(Images with bounding boxes)
BEGIN

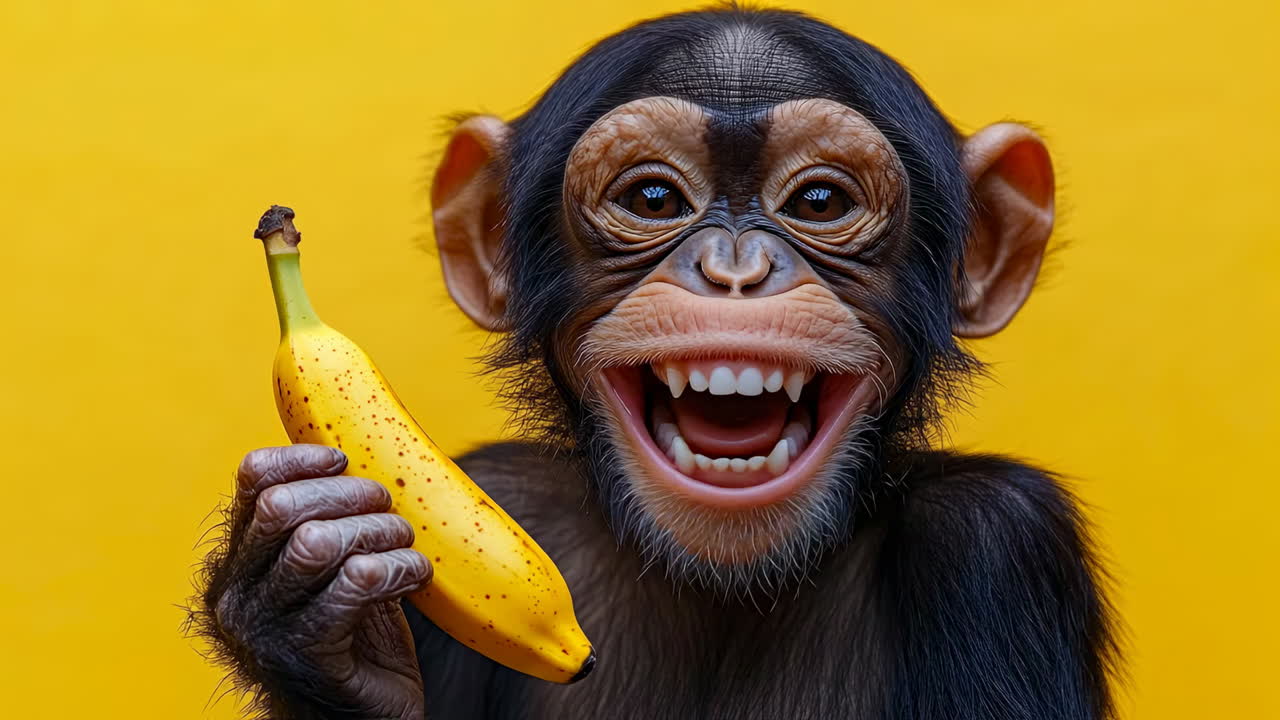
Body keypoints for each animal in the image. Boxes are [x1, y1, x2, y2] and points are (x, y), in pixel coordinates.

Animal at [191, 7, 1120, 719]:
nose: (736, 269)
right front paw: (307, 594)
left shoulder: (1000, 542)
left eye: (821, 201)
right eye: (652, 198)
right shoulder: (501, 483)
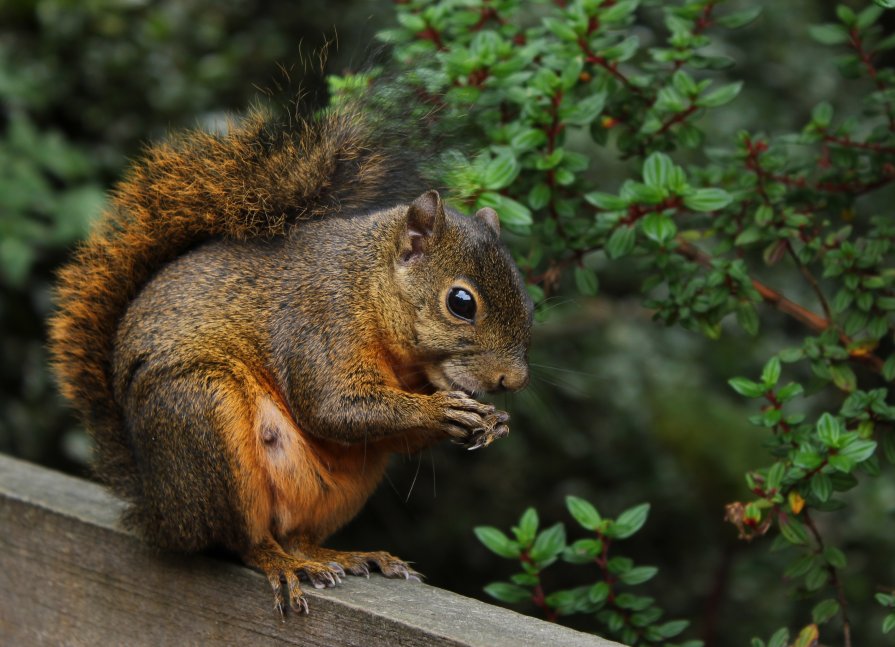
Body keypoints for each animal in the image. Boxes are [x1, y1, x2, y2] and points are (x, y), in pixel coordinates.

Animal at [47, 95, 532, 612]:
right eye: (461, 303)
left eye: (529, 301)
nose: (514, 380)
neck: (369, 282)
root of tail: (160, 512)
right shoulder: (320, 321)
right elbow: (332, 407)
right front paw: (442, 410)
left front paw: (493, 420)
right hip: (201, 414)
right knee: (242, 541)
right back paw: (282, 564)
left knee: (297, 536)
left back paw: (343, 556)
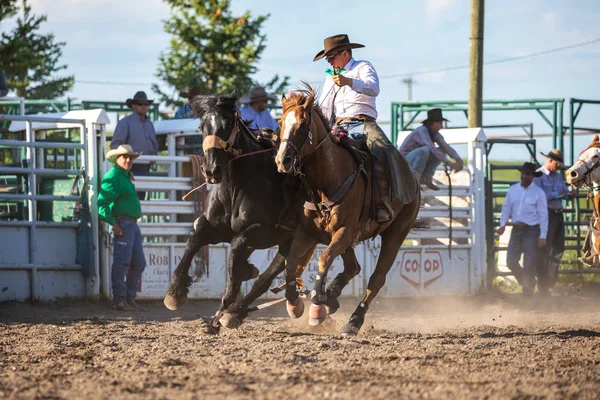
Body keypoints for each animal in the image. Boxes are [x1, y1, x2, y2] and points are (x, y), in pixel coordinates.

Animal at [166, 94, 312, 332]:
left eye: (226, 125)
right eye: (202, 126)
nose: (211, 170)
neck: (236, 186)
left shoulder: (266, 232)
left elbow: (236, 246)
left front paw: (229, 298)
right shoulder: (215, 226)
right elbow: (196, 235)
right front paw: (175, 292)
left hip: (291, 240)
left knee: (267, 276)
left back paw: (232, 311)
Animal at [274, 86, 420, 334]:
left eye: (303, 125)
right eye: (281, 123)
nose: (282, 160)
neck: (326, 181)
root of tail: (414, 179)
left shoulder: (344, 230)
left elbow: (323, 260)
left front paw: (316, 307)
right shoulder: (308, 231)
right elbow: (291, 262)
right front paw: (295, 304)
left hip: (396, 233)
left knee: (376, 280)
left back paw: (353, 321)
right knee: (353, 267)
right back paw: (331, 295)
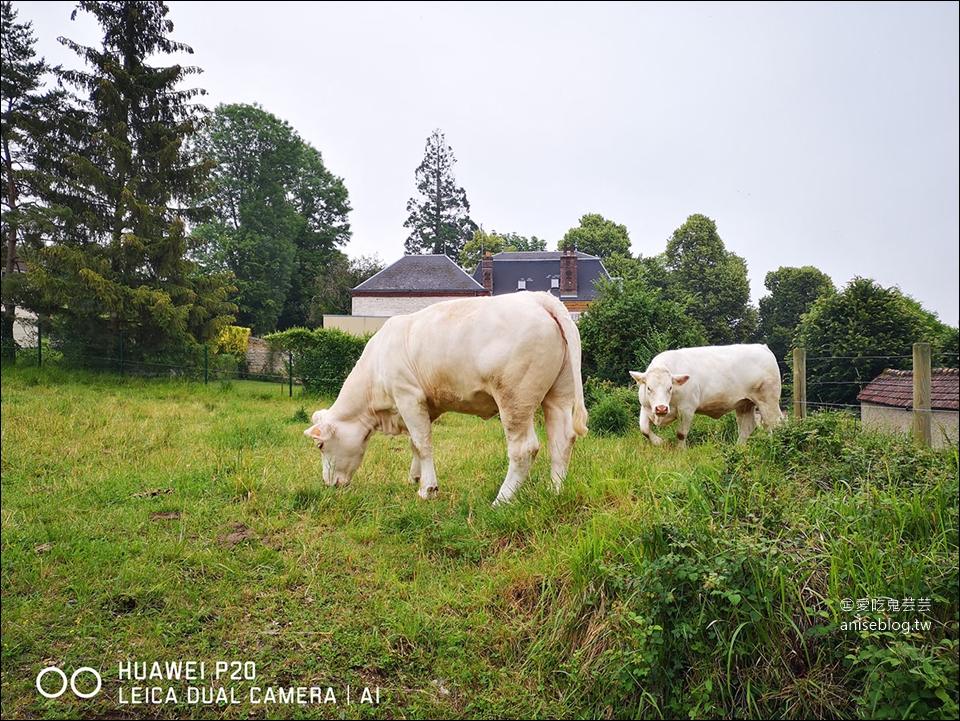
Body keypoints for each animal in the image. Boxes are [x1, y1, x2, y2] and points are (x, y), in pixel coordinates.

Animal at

END
BEGIN

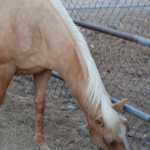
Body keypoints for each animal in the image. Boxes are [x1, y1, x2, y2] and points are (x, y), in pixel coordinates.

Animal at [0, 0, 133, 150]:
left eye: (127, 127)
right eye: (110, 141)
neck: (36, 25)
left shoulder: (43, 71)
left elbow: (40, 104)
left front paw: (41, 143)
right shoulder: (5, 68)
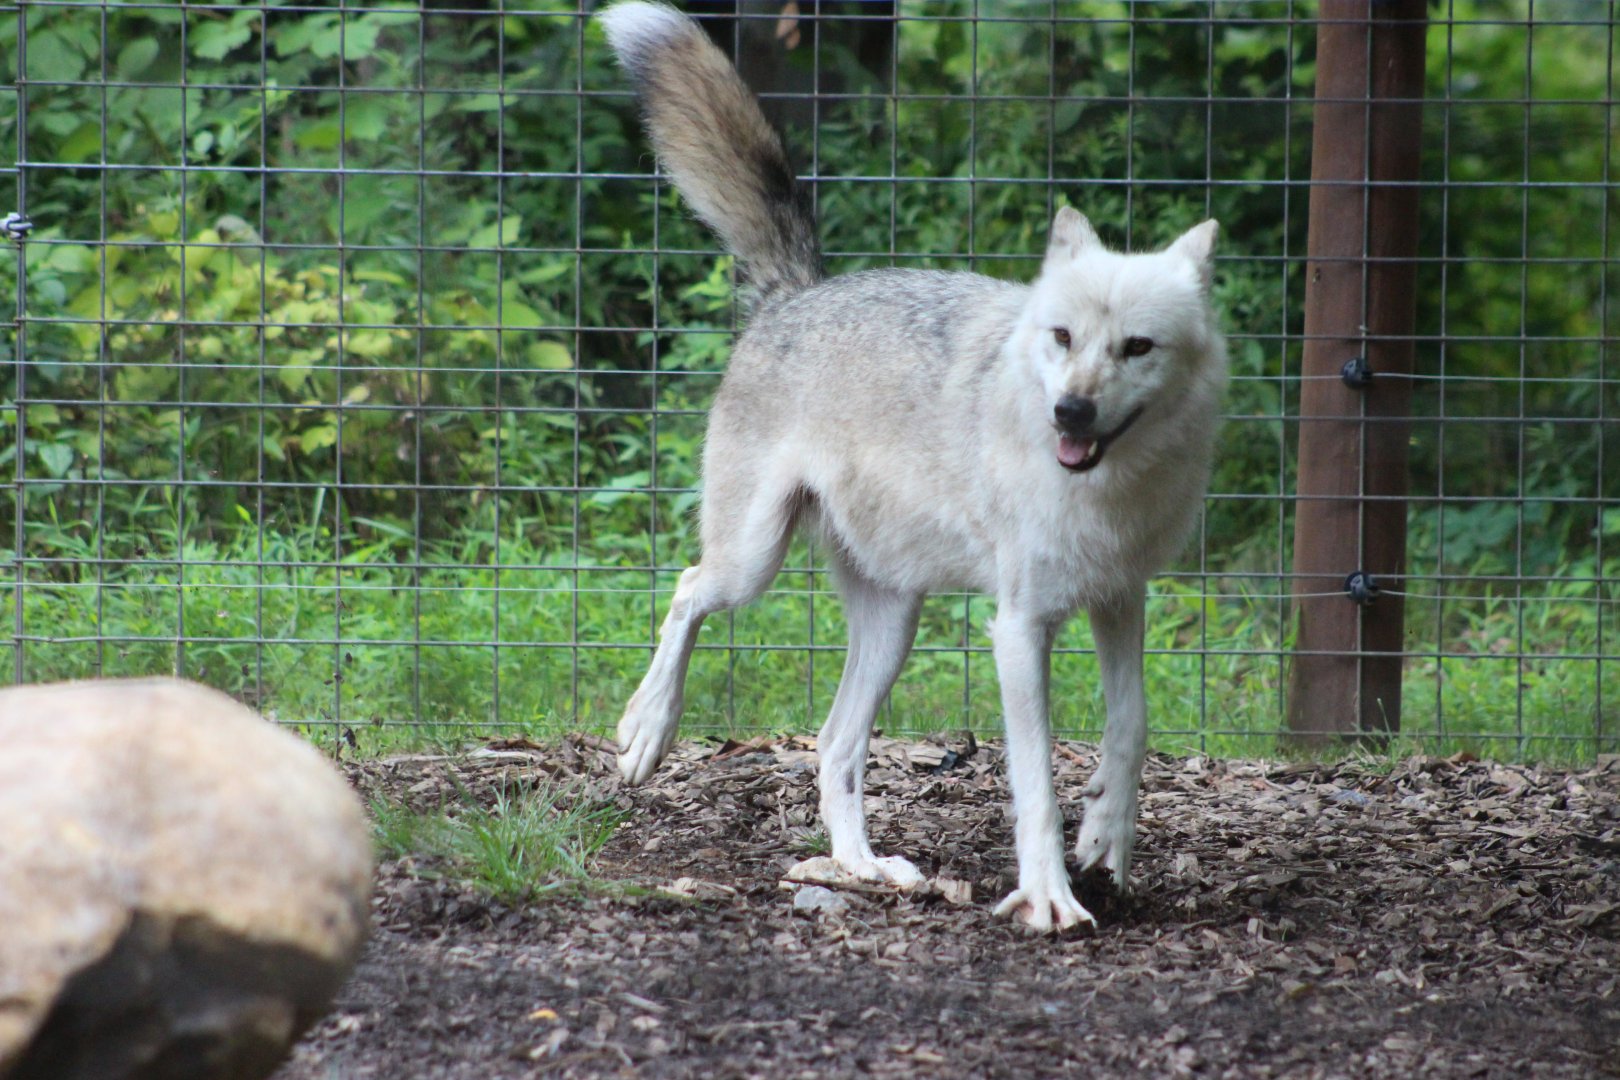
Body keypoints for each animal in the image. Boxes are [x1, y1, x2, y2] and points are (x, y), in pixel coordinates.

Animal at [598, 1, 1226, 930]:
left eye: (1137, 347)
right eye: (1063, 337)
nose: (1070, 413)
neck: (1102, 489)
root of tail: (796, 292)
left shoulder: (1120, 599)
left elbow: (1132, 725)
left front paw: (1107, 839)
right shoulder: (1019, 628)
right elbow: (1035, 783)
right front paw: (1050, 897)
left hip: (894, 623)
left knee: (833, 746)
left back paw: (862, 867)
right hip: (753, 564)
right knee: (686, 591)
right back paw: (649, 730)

END

## Exercise goal
Reproduce the lines of the entries above from the one with "left knee: (833, 746)" to the one with "right back paw: (649, 730)", both included, exactly and without any other line.

## Finished exercise
left knee: (833, 746)
left back paw: (862, 867)
right hip: (753, 564)
right knee: (686, 591)
right back paw: (649, 730)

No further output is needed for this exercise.